DATA TO USE →
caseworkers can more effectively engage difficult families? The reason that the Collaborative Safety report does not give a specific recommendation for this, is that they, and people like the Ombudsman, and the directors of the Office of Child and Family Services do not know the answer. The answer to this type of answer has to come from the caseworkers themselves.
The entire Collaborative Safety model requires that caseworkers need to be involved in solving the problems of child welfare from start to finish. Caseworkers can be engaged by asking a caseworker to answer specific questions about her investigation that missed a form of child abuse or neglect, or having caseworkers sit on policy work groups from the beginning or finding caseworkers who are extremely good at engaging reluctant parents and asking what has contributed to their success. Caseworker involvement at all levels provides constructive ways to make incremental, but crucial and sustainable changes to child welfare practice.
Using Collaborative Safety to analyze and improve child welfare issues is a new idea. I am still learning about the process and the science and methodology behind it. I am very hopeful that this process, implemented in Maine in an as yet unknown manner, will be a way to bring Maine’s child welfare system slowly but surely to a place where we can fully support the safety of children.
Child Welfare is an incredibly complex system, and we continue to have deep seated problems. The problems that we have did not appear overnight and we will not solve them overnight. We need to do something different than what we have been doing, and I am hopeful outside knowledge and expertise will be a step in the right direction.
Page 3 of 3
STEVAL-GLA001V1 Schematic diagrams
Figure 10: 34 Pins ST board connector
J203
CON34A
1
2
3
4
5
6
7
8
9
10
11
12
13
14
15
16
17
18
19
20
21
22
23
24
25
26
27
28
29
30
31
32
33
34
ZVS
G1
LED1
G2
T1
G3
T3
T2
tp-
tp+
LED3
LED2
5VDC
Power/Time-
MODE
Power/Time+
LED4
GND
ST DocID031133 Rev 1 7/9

DESCRIPTION OF THE TASK → Write out an exact copy of every record shown above.

WRITTEN SOLUTION →
caseworkers can more effectively engage difficult families? The reason that the Collaborative Safety report does not give a specific recommendation for this, is that they, and people like the Ombudsman, and the directors of the Office of Child and Family Services do not know the answer. The answer to this type of answer has to come from the caseworkers themselves.
The entire Collaborative Safety model requires that caseworkers need to be involved in solving the problems of child welfare from start to finish. Caseworkers can be engaged by asking a caseworker to answer specific questions about her investigation that missed a form of child abuse or neglect, or having caseworkers sit on policy work groups from the beginning or finding caseworkers who are extremely good at engaging reluctant parents and asking what has contributed to their success. Caseworker involvement at all levels provides constructive ways to make incremental, but crucial and sustainable changes to child welfare practice.
Using Collaborative Safety to analyze and improve child welfare issues is a new idea. I am still learning about the process and the science and methodology behind it. I am very hopeful that this process, implemented in Maine in an as yet unknown manner, will be a way to bring Maine’s child welfare system slowly but surely to a place where we can fully support the safety of children.
Child Welfare is an incredibly complex system, and we continue to have deep seated problems. The problems that we have did not appear overnight and we will not solve them overnight. We need to do something different than what we have been doing, and I am hopeful outside knowledge and expertise will be a step in the right direction.
Page 3 of 3
STEVAL-GLA001V1 Schematic diagrams
Figure 10: 34 Pins ST board connector
J203
CON34A
1
2
3
4
5
6
7
8
9
10
11
12
13
14
15
16
17
18
19
20
21
22
23
24
25
26
27
28
29
30
31
32
33
34
ZVS
G1
LED1
G2
T1
G3
T3
T2
tp-
tp+
LED3
LED2
5VDC
Power/Time-
MODE
Power/Time+
LED4
GND
ST DocID031133 Rev 1 7/9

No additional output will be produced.